Dataset entries:
══════════
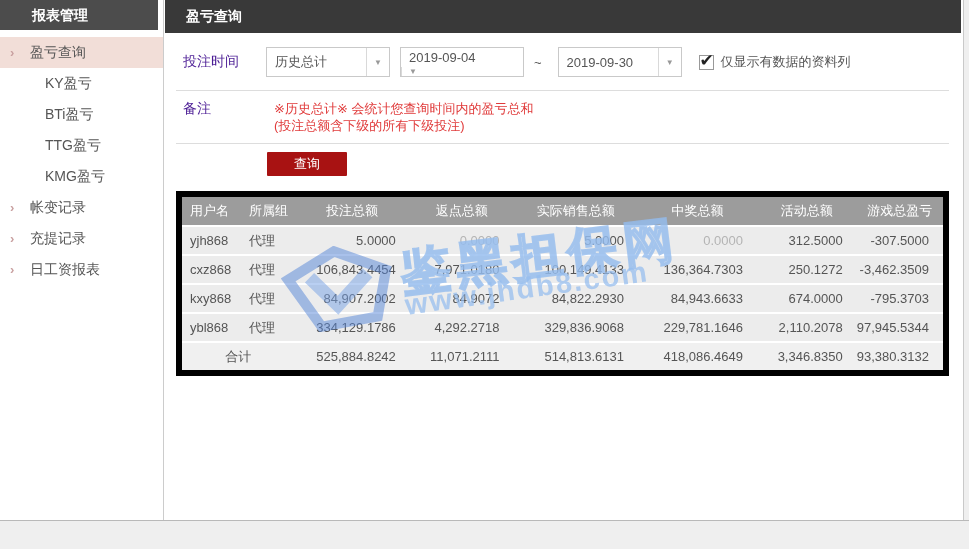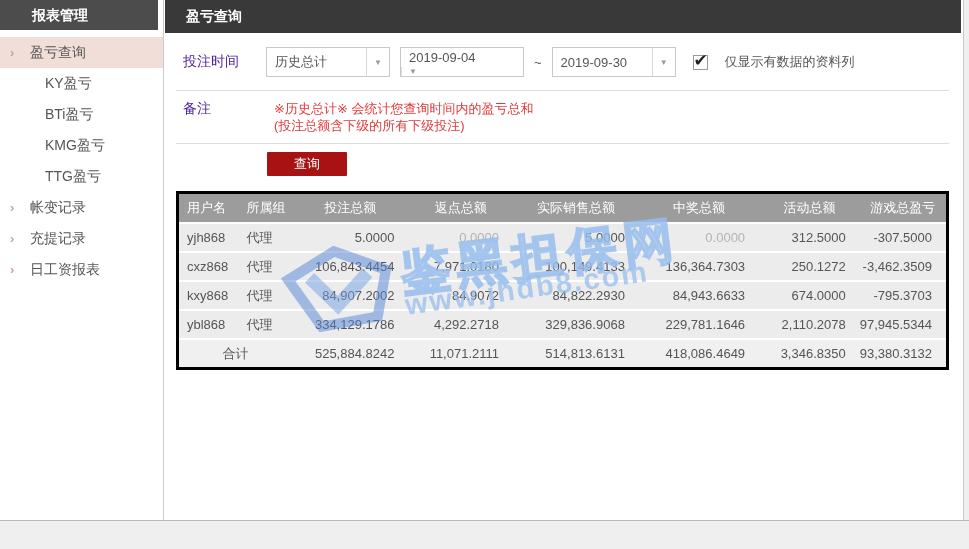--- a/index.html
+++ b/index.html
@@ -48,33 +48,33 @@
     justify-content:center; color:#999; font-size:8px; background:#fff;
   }
   .tilde { margin:0 10px; color:#555; font-size:13px; }
   .checkbox {
     width:15px; height:15px; border:1px solid #999; background:#fff;
     margin-left:17px; position:relative; cursor:pointer; flex:none;
   }
   .checkmark {
     position:absolute; left:0px; top:-6px; font-size:17px; color:#222; font-weight:bold;
   }
-  .cb-label { margin-left:17px; font-size:13px; color:#555; }
+  .cb-label { margin-left:7px; font-size:13px; color:#555; }
   .divider { border-top:1px solid #ddd; margin:0 14px 0 12px; }
   .note-row { padding-top:9px; padding-bottom:9px; align-items:flex-start;gap:8px; }
   .note-text { color:#e03a3a; font-size:13px; line-height:17px; }
   .btn-row { padding:8px 0 11px 103px; }
   .btn-query {
     width:80px; height:24px; background:#a81212; color:#ffffff; border:none;
     border-radius:1px; font-size:13px; cursor:pointer;
     font-family:"Liberation Sans","DejaVu Sans",sans-serif;
   }
 
   
-  .table-wrap { margin:4px 14px 0 12px; border:3px solid #000000; background:#fff; }
+  .table-wrap { margin:4px 14px 0 12px; border:6px solid #000000; background:#fff; }
   table { width:100%; border-collapse:separate; border-spacing:0 2px; margin-top:-2px; margin-bottom:-2px; }
   th {
     background:#9c9c9c; color:#fff; font-weight:normal; font-size:13px;
     height:28px; text-align:center; white-space:nowrap;
   }
   td { background:#ececec; font-size:13px; color:#555; height:27px; white-space:nowrap; }
   th.c-user, td.c-user { width:58px; text-align:left; padding-left:8px; }
   th.c-group, td.c-group { width:56px; text-align:left; padding-left:10px; }
   .c-num { text-align:right; padding-right:14px; }
   th.c-num { text-align:center; padding-right:0; }
@@ -115,24 +115,24 @@
         <span class="chev">›</span>
         <span>盈亏查询</span>
       </div>
       <div class="nav-item indent">
         <span>KY盈亏</span>
       </div>
       <div class="nav-item indent">
         <span>BTi盈亏</span>
       </div>
       <div class="nav-item indent">
+        <span>TTG盈亏</span>
+      </div>
+      <div class="nav-item indent">
         <span>KMG盈亏</span>
-      </div>
-      <div class="nav-item indent">
-        <span>TTG盈亏</span>
       </div>
       <div class="nav-item">
         <span class="chev">›</span>
         <span>帐变记录</span>
       </div>
       <div class="nav-item">
         <span class="chev">›</span>
         <span>充提记录</span>
       </div>
       <div class="nav-item">
@@ -149,21 +149,21 @@
       <span class="form-label">投注时间</span>
       <div class="combo">
         <span class="combo-text">历史总计</span>
         <span class="combo-arrow">▼</span>
       </div>
       <div class="combo">
         <span class="combo-text">2019-09-04</span>
         <span class="combo-arrow">▼</span>
       </div>
       <span class="tilde">~</span>
-      <div class="combo" style="margin-left:0">
+      <div class="combo" style="margin-left:6px">
         <span class="combo-text">2019-09-30</span>
         <span class="combo-arrow">▼</span>
       </div>
       <span class="checkbox">
         <span class="checkmark">✔</span>
       </span>
       <span class="cb-label">仅显示有数据的资料列</span>
     </div>
 
     <div class="divider"></div>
══════════
Exercise instructions: Return the data above unchanged. Pictures are not part of the copy.

Reply to the task:
--- a/index.html
+++ b/index.html
@@ -48,33 +48,33 @@
     justify-content:center; color:#999; font-size:8px; background:#fff;
   }
   .tilde { margin:0 10px; color:#555; font-size:13px; }
   .checkbox {
     width:15px; height:15px; border:1px solid #999; background:#fff;
     margin-left:17px; position:relative; cursor:pointer; flex:none;
   }
   .checkmark {
     position:absolute; left:0px; top:-6px; font-size:17px; color:#222; font-weight:bold;
   }
-  .cb-label { margin-left:17px; font-size:13px; color:#555; }
+  .cb-label { margin-left:7px; font-size:13px; color:#555; }
   .divider { border-top:1px solid #ddd; margin:0 14px 0 12px; }
   .note-row { padding-top:9px; padding-bottom:9px; align-items:flex-start;gap:8px; }
   .note-text { color:#e03a3a; font-size:13px; line-height:17px; }
   .btn-row { padding:8px 0 11px 103px; }
   .btn-query {
     width:80px; height:24px; background:#a81212; color:#ffffff; border:none;
     border-radius:1px; font-size:13px; cursor:pointer;
     font-family:"Liberation Sans","DejaVu Sans",sans-serif;
   }
 
   
-  .table-wrap { margin:4px 14px 0 12px; border:3px solid #000000; background:#fff; }
+  .table-wrap { margin:4px 14px 0 12px; border:6px solid #000000; background:#fff; }
   table { width:100%; border-collapse:separate; border-spacing:0 2px; margin-top:-2px; margin-bottom:-2px; }
   th {
     background:#9c9c9c; color:#fff; font-weight:normal; font-size:13px;
     height:28px; text-align:center; white-space:nowrap;
   }
   td { background:#ececec; font-size:13px; color:#555; height:27px; white-space:nowrap; }
   th.c-user, td.c-user { width:58px; text-align:left; padding-left:8px; }
   th.c-group, td.c-group { width:56px; text-align:left; padding-left:10px; }
   .c-num { text-align:right; padding-right:14px; }
   th.c-num { text-align:center; padding-right:0; }
@@ -115,24 +115,24 @@
         <span class="chev">›</span>
         <span>盈亏查询</span>
       </div>
       <div class="nav-item indent">
         <span>KY盈亏</span>
       </div>
       <div class="nav-item indent">
         <span>BTi盈亏</span>
       </div>
       <div class="nav-item indent">
+        <span>TTG盈亏</span>
+      </div>
+      <div class="nav-item indent">
         <span>KMG盈亏</span>
-      </div>
-      <div class="nav-item indent">
-        <span>TTG盈亏</span>
       </div>
       <div class="nav-item">
         <span class="chev">›</span>
         <span>帐变记录</span>
       </div>
       <div class="nav-item">
         <span class="chev">›</span>
         <span>充提记录</span>
       </div>
       <div class="nav-item">
@@ -149,21 +149,21 @@
       <span class="form-label">投注时间</span>
       <div class="combo">
         <span class="combo-text">历史总计</span>
         <span class="combo-arrow">▼</span>
       </div>
       <div class="combo">
         <span class="combo-text">2019-09-04</span>
         <span class="combo-arrow">▼</span>
       </div>
       <span class="tilde">~</span>
-      <div class="combo" style="margin-left:0">
+      <div class="combo" style="margin-left:6px">
         <span class="combo-text">2019-09-30</span>
         <span class="combo-arrow">▼</span>
       </div>
       <span class="checkbox">
         <span class="checkmark">✔</span>
       </span>
       <span class="cb-label">仅显示有数据的资料列</span>
     </div>
 
     <div class="divider"></div>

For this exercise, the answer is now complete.